▶ **DIRECTIONS FOR THIS TASK**
Find each line in the records below that contains the string "如果你需要缓存一些文件", and copy every such line in full.

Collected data

----------

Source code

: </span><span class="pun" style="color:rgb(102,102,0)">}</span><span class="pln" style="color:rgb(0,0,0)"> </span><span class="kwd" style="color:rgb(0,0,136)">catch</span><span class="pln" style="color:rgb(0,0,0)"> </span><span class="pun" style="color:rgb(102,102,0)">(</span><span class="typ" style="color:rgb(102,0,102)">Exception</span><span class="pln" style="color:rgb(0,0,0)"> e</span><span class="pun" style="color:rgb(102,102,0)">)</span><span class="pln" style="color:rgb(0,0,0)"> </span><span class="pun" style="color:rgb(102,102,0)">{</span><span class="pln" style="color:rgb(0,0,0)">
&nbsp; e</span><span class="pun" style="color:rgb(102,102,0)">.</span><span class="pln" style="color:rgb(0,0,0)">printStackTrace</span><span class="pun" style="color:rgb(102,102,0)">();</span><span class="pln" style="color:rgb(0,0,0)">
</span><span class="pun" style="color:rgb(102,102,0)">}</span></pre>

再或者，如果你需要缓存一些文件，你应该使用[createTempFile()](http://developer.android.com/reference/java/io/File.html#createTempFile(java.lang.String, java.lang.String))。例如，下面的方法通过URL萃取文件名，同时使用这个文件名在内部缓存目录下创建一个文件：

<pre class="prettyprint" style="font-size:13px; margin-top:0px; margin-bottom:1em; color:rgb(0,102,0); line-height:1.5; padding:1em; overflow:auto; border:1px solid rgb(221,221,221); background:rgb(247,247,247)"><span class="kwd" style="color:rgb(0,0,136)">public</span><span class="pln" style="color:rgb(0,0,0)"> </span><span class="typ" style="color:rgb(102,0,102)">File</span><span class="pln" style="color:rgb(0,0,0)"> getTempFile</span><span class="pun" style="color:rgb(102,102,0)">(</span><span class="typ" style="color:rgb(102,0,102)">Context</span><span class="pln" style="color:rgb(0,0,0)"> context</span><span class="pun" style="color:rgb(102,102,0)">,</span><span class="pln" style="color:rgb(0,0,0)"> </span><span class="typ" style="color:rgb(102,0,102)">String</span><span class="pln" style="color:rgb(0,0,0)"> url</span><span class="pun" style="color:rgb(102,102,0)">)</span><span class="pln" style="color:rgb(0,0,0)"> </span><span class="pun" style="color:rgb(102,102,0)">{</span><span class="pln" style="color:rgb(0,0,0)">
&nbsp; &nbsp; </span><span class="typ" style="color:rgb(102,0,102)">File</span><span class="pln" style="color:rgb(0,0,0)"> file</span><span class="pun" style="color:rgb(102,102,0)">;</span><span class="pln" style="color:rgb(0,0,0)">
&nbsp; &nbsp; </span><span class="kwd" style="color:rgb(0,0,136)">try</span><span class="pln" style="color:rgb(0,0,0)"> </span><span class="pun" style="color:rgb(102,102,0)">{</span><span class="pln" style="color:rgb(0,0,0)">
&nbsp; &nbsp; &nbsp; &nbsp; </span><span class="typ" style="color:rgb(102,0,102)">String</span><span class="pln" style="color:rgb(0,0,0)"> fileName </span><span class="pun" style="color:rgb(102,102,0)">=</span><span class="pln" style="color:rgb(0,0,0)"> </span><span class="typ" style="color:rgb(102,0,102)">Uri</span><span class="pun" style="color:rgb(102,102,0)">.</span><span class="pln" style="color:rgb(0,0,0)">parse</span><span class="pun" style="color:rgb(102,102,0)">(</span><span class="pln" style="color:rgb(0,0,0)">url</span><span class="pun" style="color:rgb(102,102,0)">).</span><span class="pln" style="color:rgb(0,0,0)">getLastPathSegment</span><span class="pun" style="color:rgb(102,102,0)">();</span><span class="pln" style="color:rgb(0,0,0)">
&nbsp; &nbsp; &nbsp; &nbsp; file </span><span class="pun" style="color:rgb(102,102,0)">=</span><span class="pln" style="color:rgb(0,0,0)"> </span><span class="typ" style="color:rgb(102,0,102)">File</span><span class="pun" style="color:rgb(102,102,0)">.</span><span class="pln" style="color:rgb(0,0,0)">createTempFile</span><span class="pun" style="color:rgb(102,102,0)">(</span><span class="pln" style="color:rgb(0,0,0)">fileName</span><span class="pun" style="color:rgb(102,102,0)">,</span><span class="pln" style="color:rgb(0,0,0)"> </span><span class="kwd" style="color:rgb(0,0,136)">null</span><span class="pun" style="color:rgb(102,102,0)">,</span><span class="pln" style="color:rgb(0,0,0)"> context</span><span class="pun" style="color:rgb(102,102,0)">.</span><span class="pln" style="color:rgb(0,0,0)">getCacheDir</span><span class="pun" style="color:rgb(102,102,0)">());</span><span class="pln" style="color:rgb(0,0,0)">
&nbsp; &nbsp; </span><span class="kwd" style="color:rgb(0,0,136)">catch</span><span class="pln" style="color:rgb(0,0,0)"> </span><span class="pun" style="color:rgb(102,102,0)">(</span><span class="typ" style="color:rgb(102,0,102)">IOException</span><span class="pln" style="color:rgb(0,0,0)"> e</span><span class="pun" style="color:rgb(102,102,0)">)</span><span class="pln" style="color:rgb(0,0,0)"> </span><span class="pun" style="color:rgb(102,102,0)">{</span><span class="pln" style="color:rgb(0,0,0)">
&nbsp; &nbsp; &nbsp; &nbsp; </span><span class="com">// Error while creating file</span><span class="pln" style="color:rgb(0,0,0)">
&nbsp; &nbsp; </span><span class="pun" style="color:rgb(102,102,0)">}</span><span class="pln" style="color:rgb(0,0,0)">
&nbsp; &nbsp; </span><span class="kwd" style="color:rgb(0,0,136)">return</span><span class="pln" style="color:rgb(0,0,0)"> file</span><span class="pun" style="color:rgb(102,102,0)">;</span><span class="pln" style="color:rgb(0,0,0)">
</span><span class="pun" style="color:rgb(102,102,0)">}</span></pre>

----------

▶ **SOLUTION FOR THIS PROBLEM**
再或者，如果你需要缓存一些文件，你应该使用[createTempFile()](http://developer.android.com/reference/java/io/File.html#createTempFile(java.lang.String, java.lang.String))。例如，下面的方法通过URL萃取文件名，同时使用这个文件名在内部缓存目录下创建一个文件：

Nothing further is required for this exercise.